Ехавший в головном полку Фотинка обернулся и глянул на усыпанную народом гору. Все там мельтешило от частых взмахов рук, от поднятых платков и шапок. И, верно, в такой неразберихе мало было надежды узреть Настену, но все же Фотинка отыскал ее торопливо блуждающим взглядом. Она недвижно стояла в стороне, словно неживая. Фотинка привскочил на стременах, сорвал шлем с головы и отчаянно замахал им. И, чудо, Настена заметила, ожила, всплеснула руками. На Фотинку уже напирали задние и, противясь им, но все же невольно подаваясь под их напором, он все не отворачивал головы, чтобы подольше продлить расставание с любимой…
Кузьма был на середине реки, следя за проходящей мимо него ратью. Волглый, мягчающий ветерок гладил его лицо, несло духом талым и терпким, с горчинкой. Весна уже начинала Свое действо всерьез. И лед под копытами лошадей не звенел, а, рыхлый и ноздреватый, шуршал и слабо похрустывал, но был еще крепок: можно не тревожиться.

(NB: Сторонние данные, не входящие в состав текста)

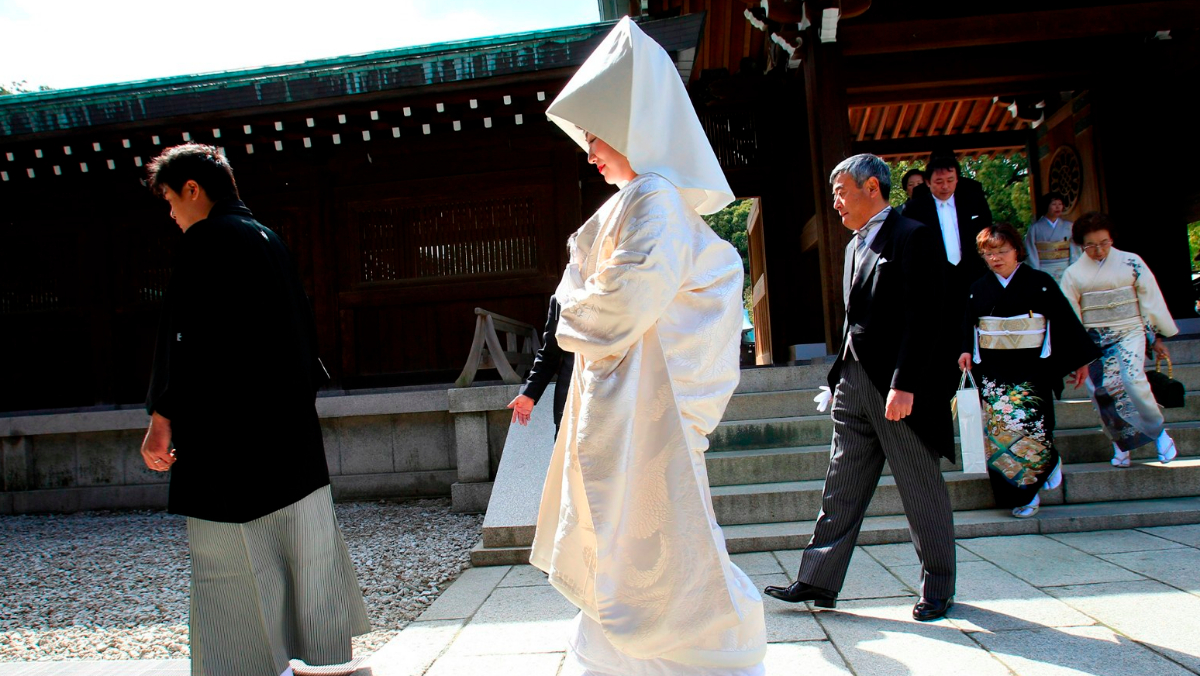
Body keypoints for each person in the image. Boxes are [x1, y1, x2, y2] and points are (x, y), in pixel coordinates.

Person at [529, 17, 767, 676]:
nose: (590, 153)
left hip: (644, 403)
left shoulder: (654, 199)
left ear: (632, 126)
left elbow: (615, 306)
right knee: (635, 537)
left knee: (649, 538)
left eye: (596, 136)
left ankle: (700, 653)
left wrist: (570, 306)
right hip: (633, 400)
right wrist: (580, 300)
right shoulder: (647, 201)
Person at [140, 144, 370, 676]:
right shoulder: (268, 238)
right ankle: (323, 659)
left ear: (193, 189)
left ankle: (250, 669)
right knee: (306, 553)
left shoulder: (207, 240)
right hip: (290, 434)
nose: (171, 214)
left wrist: (162, 416)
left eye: (170, 200)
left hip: (230, 439)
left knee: (234, 564)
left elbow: (188, 338)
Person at [763, 153, 957, 622]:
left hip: (896, 386)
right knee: (841, 483)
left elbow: (925, 319)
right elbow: (855, 322)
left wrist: (905, 384)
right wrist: (838, 379)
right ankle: (819, 578)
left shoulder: (913, 236)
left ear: (872, 187)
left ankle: (938, 586)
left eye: (841, 192)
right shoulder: (853, 246)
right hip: (853, 381)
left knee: (919, 487)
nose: (835, 203)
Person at [958, 223, 1099, 518]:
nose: (995, 258)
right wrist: (965, 350)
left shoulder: (1040, 282)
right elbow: (968, 324)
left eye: (1002, 251)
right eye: (988, 253)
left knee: (1033, 426)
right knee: (1000, 431)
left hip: (1032, 367)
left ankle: (1030, 493)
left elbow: (1064, 320)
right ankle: (1019, 488)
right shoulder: (977, 288)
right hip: (993, 369)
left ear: (1016, 250)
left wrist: (1080, 360)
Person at [1059, 212, 1180, 467]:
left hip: (1130, 329)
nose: (1099, 250)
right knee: (1102, 392)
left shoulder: (1131, 262)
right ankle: (1120, 443)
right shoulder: (1072, 274)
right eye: (1091, 245)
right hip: (1094, 338)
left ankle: (1159, 432)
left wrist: (1155, 337)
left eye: (1104, 243)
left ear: (1111, 238)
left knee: (1132, 379)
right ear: (1081, 245)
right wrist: (1077, 354)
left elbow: (1150, 299)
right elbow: (1070, 316)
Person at [507, 296, 574, 435]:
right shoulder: (562, 297)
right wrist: (529, 393)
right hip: (572, 397)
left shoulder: (619, 292)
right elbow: (550, 354)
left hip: (615, 394)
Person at [1024, 191, 1078, 283]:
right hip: (1044, 268)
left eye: (1060, 204)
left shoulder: (1069, 226)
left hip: (1065, 267)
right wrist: (1036, 271)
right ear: (1046, 206)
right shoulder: (1035, 228)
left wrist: (1073, 266)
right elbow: (1030, 250)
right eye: (1054, 204)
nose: (1058, 207)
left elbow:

И Минин смотрел только на ратников, довольный тем, что войско снаряжено на славу. Не пропали даром его усилия, его бессонницы и тревоги. И одевка, и обувка, и оружие, и даже пушечный наряд — все честь по чести. Вон и посадские выглядят не хуже иных дворян. Их-то, своих, особо придирчиво стал оглядывать Кузьма, когда они оказались перед ним.
Озоровато поклонившись на ходу Минину, буянный Степка Водолеев крикнул товарищам:
— Ну-тка, соколы, не осрамимся перед нашим атаманом! Ну-тка затянем походную!
Густо да мощно начал Потеха Павлов, и за ним подхватили дружным хором еще десятка два:
— А не сильная туча затучилася,
А не сильные громы грянули:
Куда едет собака крымский царь?
А ко сильному царству Московскому…
— Эх, стала погудка! — запротивился шагающий с боевым топором на плече развеселый Шамка. — Да и не про нас она.
— А ты пой, — сердито осадил его Петька Оксенов. — Новых-то еще не измыслено, чай. Под ногу и старая сойдет.
Шли и шли перед Мининым его надежные соратники, его добрые знакомцы, его други, перед которыми он готов был снять шапку. И он приветно кивал им, в раздумчивости похлопывая по шее своего конька да все шире распахивая шубу. Отрадно ему было ощущать себя в единой связке со всем милым его сердцу людом.
И вдруг опозданно заныло оно, ретивое, по оставленному дому, по березе у ворот, где в грозу ему привиделся преподобный Сергий, по беспутному Нефедке, по незадачливым братьям, по тихой и домоседливой Татьяне Семеновне, Танюше. Он приложил козырьком руку ко лбу и стал смотреть на гору, пытаясь там, в толпе, разглядеть жену. Он угадывал по одежде и стати чужих матерей, жен, сестер, сострадая им и деля с ними печаль, что была понятной и дорогой ему печалью, он увидел множество печальниц, но жены, как ни напрягал глаза, не приметил, словно она, затерявшись, растворилась во всех.